#### Exercise:
Please rewrite the stretch of the commentary on corruption from "After the Indian" through "should be encouraged.", changing "half-baked" to "fragile".

The pro-Congress English language press in India is bent on undermining the anti-corruption campaign and its views are echoed in the foreign press. The English-speaking media seem to endorse the ruling party’s view that Hazare’s group working on the Lok Pal Bill is elitist. But this section of the media is backed by corporate lobbyisyts and represents the elitist section of the population. It does not understand the anger of civil society. The Indian masses and their holy men do understand the pain and concern of Swami Nigamanand who fasted for 119 days in protest against illegal mining along the Ganges and who died last Tuesday at the age of 36. Our view is that holy men had better stay alive and contribute to the well-being of society than sacrifice their own life.

Those who wield power, be it First or Fourth Estate, will hold on to power. What they fear is the prospect of losing it especially when they are confronted with a tough negotiator like the swami and a determined social activist who has given a deadline to sort out the scourge of corruption. The best picture we have had these days is that of members of civilian society who form part of the committee, discussing clauses of the Lok Pal Bill. Young men in their early thirties, dynamic and determined, who can lead the country, if need be, in the place of the 70-plus PM, Ministers and MPs, who look like visiting great-grand uncles in international fora.

* * *

Logging in for citizen participation

TR Raghunandan of the Bangalore non-profit organisation, Janaagraha, has set up the website http://ipaidabribe.com inviting people to tell their stories of giving bribes or not having to give bribes in order to assess the extent of corruption, the ‘under-the-table economy’ and to enable citizen participation in public governance. Indians abroad are joining in, so are other people in countries.

After the Indian model, Chinese civilians have started a ‘imadeabribe.com’. Chinese protest movements are being violently repressed these days; activists who denounced corruption of local officials and the police in land dealings have been murdered.

Corruption is a major scourge undermining material and moral progress in Asia, Africa, the Middle East and in half-baked small island democracies. Activists and other spokesmen have expressed their anger as well as distress about this state of affairs. In this context, a growing awareness campaign and the call for citizen participation should be encouraged.

#### Material:

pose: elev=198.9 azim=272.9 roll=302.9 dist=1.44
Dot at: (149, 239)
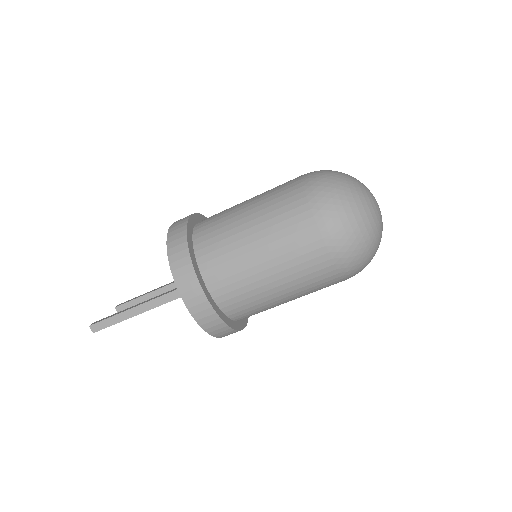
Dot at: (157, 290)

#### Solution to this problem:
After the Indian model, Chinese civilians have started a ‘imadeabribe.com’. Chinese protest movements are being violently repressed these days; activists who denounced corruption of local officials and the police in land dealings have been murdered.

Corruption is a major scourge undermining material and moral progress in Asia, Africa, the Middle East and in fragile small island democracies. Activists and other spokesmen have expressed their anger as well as distress about this state of affairs. In this context, a growing awareness campaign and the call for citizen participation should be encouraged.